Esa vida cotidiana de la gente se va a complicar en grado extremo. Y ya era muy difícil. Por eso tenemos la necesidad de creer en la alta Diplomacia y en el diálogo sereno de políticos alejados de intereses inconfesables como los mejores instrumentos para frenar el horror global. Me refiero al peor horror para la humanidad que es una guerra abierta que aún hoy nos negamos a aceptar, aunque los datos son cada minuto más desalentadores. Basta con leer las últimas noticias sobre los múltiples ataque de los rusos en territorio de Ucrania y la toma de Kiev.
Nuestro planeta vive una etapa en la que nos jugamos la supervivencia de la humanidad a causa de la crisis climática. Sin embargo, no imaginábamos que el riesgo real de una guerra estaría tan cerca. Hoy nos estamos jugando, además, la pervivencia de una democracia molesta para los tiranos.
Tras las incertidumbres provocadas por una pandemia muy dolorosa, nos enfrentamos ahora a una guerra sofisticada y tecnológica (veremos cómo de selectiva o de cirugía) con enormes consecuencias económicas difíciles de evaluar y controlar. Lo que está claro es que, además del máximo sufrimiento de la población de Ucrania, las repercusiones económicas recaerán en la UE sobre una población ya muy fatigada por la incidencia de la COVID. Pero, además, esta crisis nos pilla con una UE más débil, más dividida y con problemas de liderazgo tras la salida de Angela Merkel.
Por tanto, garantizar la unidad de acción de la Europa democrática, en colaboración con EE.UU. y desde una estrategia europea autónoma, será decisiva para tratar de superar una agresión desestabilizadora de toda Europa provocada por el expansionismo nacionalista del dictador Putin. No va a ser una tarea fácil ni con garantías de éxito.

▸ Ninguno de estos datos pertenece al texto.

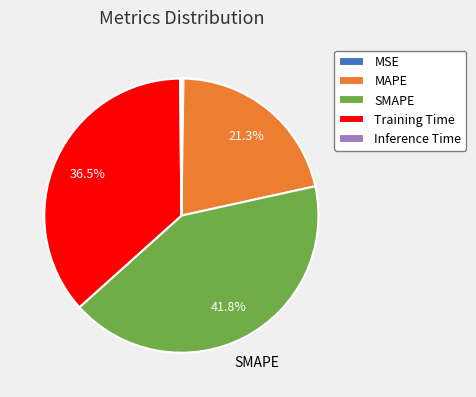

Which slice is the largest?

SMAPE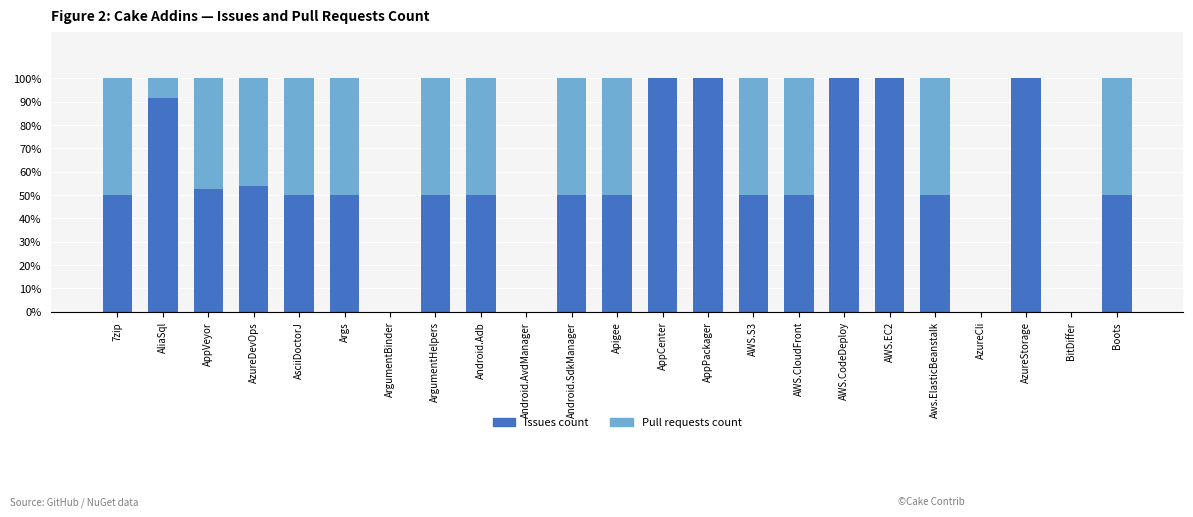

The Issues count series shows 50.0 at ArgumentHelpers. True or false?

True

No olvidemos que habrá otros efectos derivados de este conflicto en las próximas elecciones de Francia, en la actitud del yihadismo en este escenario, en el favorecimiento del papel de China en el mundo y en la confusión ante la desinformación en las redes. También en las elecciones legislativas a mitad del mandato de Biden en EE. UU, con Trump preparando su revancha.
¡Ojalá que este negro panorama solo forme parte de un mal sueño! ¡Ojalá que no estemos asistiendo a la antesala de una guerra abierta y global! En todo caso, la ciudadanía debe estar bien informada por el Gobierno y ser consciente de que habrá que echar mano de la épica, los valores de la solidaridad y la resiliencia.